The end of Sarzo’s first stint in 1979 was ultimately the most difficult one for him to come to terms with.
“We were fighting to get a record deal... for the right to record the music and make a living as a professional musician. And we just got neglected by the Los Angeles record industry,” Sarzo said.
“The other ones were just conflicts within the group that could have been fixed by a phone call. A phone call would not fix that rejection that we were getting from the music industry in the ‘70s.”
He was also concerned at that time he may have never been able to play with Rhoads again.
Only a couple years later, however, he would rejoin Rhoads as a member of Ozzy Osborne’s band.
“Then I go and join Randy with Ozzy and that’s a whole new level. But then again, there was a lot of Quiet Riot that Randy brought into the Ozzy band not only musically, but also...the musical integrity,” Sarzo said.
In the wake of Rhoads’ death in a 1982 plane crash, Sarzo recalled that he “lost the joy of making music”
“Every night it was surviving during an emotional breakdown that I would have at some point during the set,” he said.
Around that same time, a call from DuBrow to record the song “Thunderbird” as a tribute to Rhoads with his Quiet Riot bandmates served as a “breath of fresh air,” and led Sarzo to make the difficult choice to leave Osborne’s band and rejoin Quiet Riot.
“I made the hardest decision ever made in my whole life musically, to leave Ozzy and one of the biggest bands in the world for the unknown.
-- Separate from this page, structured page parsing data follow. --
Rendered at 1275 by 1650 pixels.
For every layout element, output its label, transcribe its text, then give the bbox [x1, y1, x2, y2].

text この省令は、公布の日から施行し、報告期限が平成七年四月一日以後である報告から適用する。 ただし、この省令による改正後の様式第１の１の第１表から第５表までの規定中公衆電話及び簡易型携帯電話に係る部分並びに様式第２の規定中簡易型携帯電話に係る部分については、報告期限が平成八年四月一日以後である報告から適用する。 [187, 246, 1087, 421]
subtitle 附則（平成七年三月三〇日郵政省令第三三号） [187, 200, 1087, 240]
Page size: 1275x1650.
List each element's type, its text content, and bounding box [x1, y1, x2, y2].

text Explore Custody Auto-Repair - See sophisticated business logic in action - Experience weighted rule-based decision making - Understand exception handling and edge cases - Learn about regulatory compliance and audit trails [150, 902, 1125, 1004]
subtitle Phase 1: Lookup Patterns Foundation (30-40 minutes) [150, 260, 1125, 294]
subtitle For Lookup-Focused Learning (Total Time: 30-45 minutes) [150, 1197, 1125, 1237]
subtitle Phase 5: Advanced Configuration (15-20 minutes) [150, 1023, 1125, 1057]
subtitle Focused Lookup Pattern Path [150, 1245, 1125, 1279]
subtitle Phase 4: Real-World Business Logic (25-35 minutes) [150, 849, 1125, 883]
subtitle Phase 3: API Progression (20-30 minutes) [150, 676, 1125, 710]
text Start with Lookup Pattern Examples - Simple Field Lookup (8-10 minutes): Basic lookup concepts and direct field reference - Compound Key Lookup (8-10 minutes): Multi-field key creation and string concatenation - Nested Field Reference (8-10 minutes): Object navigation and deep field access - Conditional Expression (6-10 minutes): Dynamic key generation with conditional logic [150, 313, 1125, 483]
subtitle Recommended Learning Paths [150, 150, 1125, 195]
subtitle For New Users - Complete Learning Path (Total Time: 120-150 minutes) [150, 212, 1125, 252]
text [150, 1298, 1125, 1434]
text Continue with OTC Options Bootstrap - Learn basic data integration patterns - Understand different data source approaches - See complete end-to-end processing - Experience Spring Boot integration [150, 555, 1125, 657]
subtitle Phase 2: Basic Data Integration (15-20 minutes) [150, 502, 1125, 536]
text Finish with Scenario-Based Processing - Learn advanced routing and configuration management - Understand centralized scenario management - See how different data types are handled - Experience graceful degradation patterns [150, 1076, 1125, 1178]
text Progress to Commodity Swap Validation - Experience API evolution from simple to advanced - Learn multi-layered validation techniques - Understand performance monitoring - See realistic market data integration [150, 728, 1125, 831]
But what I knew was that I was going to get the joy of making music again,” Sarzo said.
That effort would lead to “Metal Health,” which topped the Billboard charts and sold six million copies.
Since rekindling his musical passions all those years ago, Sarzo has recorded and performed with a variety of rock and metal artists such as Whitesnake, Dio and The Guess Who in between his stints with Quiet Riot.
Throughout the various stops along his musical journey, his approach to performing has changed little.
“Every night we go on stage it’s 1978 to me,” Sarzo said.
The band’s show on Third Street is free and starts at 6 p.m.